--- SOURCE MATERIAL Enclosed Below ---

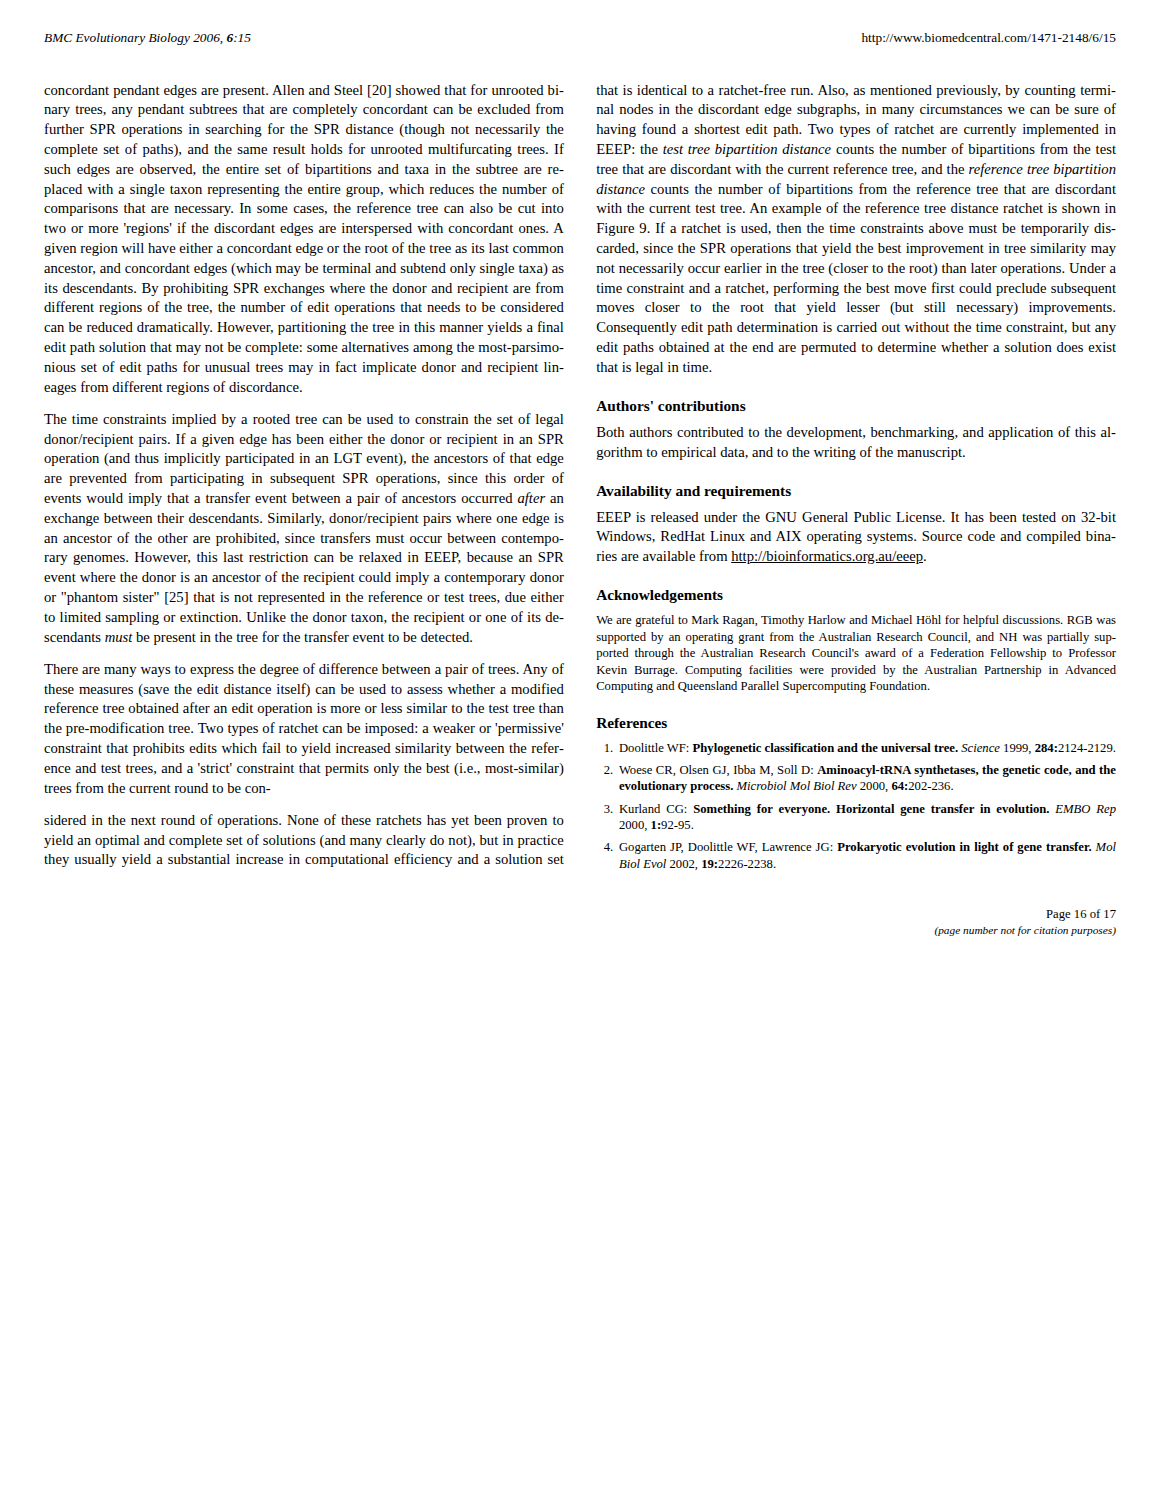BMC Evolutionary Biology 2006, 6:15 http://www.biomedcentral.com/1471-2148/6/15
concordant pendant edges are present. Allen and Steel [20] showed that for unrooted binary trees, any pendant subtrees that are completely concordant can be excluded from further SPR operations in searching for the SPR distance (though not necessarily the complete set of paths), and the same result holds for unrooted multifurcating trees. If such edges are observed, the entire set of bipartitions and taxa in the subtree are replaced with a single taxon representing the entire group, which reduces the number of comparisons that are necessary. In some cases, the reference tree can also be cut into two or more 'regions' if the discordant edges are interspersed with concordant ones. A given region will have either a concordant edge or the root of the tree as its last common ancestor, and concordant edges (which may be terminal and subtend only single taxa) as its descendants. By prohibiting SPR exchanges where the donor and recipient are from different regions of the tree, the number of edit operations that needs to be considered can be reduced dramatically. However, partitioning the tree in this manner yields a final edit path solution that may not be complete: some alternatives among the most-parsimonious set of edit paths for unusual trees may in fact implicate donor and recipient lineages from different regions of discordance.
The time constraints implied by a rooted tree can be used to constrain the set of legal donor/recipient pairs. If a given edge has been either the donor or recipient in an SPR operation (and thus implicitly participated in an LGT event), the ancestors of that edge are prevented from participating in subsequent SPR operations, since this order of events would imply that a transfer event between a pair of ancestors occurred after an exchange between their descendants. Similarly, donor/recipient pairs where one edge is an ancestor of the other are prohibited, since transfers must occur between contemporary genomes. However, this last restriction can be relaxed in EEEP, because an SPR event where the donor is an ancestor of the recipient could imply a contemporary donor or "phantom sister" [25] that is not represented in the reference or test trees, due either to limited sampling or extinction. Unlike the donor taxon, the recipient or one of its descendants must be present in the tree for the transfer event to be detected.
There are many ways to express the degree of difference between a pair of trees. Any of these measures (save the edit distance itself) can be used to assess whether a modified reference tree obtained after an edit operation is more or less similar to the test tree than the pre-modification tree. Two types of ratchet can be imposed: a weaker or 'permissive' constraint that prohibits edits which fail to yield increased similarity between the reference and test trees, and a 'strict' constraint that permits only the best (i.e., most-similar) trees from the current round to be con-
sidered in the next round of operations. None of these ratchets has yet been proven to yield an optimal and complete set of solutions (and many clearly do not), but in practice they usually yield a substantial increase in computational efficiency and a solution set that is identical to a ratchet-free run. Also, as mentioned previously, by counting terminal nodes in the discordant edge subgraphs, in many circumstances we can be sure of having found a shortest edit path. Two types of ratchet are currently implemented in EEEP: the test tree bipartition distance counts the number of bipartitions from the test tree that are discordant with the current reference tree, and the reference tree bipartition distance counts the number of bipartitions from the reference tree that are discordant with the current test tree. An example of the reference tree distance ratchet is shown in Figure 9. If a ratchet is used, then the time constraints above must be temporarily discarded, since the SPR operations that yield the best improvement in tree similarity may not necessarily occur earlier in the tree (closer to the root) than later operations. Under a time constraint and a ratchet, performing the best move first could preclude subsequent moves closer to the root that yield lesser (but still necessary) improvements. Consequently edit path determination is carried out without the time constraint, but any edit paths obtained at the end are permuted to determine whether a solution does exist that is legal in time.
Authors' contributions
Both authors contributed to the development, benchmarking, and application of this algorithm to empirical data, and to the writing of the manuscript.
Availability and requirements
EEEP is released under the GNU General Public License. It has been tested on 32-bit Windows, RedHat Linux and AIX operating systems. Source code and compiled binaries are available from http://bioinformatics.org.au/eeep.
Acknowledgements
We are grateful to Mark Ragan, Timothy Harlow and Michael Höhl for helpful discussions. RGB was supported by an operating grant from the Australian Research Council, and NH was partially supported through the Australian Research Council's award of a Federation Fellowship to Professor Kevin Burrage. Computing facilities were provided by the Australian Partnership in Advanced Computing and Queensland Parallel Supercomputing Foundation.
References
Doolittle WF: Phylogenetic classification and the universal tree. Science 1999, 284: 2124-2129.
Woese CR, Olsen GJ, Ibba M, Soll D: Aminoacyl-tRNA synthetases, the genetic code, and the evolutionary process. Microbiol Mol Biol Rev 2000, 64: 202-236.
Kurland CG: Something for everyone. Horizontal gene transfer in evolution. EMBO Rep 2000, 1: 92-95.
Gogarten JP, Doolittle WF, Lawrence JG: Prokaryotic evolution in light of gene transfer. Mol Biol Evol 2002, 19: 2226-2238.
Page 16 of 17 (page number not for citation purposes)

--- End of Enclosed SOURCE MATERIAL ---
--- SOURCE MATERIAL Enclosed Below ---

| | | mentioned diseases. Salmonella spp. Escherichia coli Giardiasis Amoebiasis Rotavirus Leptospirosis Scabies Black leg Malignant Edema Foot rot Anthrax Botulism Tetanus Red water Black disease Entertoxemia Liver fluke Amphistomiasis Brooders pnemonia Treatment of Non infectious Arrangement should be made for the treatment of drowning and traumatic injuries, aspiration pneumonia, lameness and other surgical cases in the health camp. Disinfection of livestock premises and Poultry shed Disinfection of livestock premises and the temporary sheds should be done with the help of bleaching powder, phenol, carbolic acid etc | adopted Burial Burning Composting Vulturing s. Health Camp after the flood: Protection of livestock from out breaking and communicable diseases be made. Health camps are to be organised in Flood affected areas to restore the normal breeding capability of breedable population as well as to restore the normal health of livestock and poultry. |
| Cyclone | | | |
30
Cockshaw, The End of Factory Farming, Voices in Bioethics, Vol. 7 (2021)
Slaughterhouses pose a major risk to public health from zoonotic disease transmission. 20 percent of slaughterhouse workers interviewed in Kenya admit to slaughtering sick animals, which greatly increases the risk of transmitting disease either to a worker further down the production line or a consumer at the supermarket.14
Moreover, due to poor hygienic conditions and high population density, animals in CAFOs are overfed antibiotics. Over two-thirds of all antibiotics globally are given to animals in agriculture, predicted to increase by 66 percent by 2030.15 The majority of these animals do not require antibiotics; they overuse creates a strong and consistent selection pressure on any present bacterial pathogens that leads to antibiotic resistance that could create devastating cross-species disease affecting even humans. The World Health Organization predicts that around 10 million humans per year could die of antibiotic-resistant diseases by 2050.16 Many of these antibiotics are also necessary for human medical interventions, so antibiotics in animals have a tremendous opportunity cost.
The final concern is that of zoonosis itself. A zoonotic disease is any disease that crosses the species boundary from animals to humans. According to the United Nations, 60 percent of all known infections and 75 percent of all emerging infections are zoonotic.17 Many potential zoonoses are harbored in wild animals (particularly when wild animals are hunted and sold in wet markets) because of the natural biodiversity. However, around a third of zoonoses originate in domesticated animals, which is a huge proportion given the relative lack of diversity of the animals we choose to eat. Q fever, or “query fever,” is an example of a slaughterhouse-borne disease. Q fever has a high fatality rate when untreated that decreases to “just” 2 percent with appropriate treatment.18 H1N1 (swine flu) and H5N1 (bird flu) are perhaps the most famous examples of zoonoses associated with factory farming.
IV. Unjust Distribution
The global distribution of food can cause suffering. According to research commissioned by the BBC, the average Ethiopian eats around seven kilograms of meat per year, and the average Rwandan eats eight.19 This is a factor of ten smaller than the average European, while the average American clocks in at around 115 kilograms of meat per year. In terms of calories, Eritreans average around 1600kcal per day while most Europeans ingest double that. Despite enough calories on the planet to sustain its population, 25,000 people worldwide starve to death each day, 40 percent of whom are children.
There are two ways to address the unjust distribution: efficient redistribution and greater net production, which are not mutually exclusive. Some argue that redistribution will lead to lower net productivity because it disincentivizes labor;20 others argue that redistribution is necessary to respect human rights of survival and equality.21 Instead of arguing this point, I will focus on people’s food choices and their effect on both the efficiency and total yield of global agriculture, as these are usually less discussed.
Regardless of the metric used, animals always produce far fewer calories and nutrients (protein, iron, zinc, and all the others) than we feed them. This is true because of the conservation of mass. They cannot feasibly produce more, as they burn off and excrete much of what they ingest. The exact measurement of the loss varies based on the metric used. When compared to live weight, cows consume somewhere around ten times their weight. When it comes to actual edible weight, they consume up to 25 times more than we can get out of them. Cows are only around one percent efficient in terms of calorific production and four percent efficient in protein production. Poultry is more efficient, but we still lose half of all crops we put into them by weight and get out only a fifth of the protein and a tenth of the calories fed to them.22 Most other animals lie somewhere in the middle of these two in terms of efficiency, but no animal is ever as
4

--- End of Enclosed SOURCE MATERIAL ---

TASK TO CARRY OUT –
Give back exactly the lines above, from the line containing "Doolittle WF: Phylogenetic" through the line containing "Gogarten JP, Doolittle", with both end lines and nothing more.

RESPONSE BELOW –
Doolittle WF: Phylogenetic classification and the universal tree. Science 1999, 284: 2124-2129.
Woese CR, Olsen GJ, Ibba M, Soll D: Aminoacyl-tRNA synthetases, the genetic code, and the evolutionary process. Microbiol Mol Biol Rev 2000, 64: 202-236.
Kurland CG: Something for everyone. Horizontal gene transfer in evolution. EMBO Rep 2000, 1: 92-95.
Gogarten JP, Doolittle WF, Lawrence JG: Prokaryotic evolution in light of gene transfer. Mol Biol Evol 2002, 19: 2226-2238.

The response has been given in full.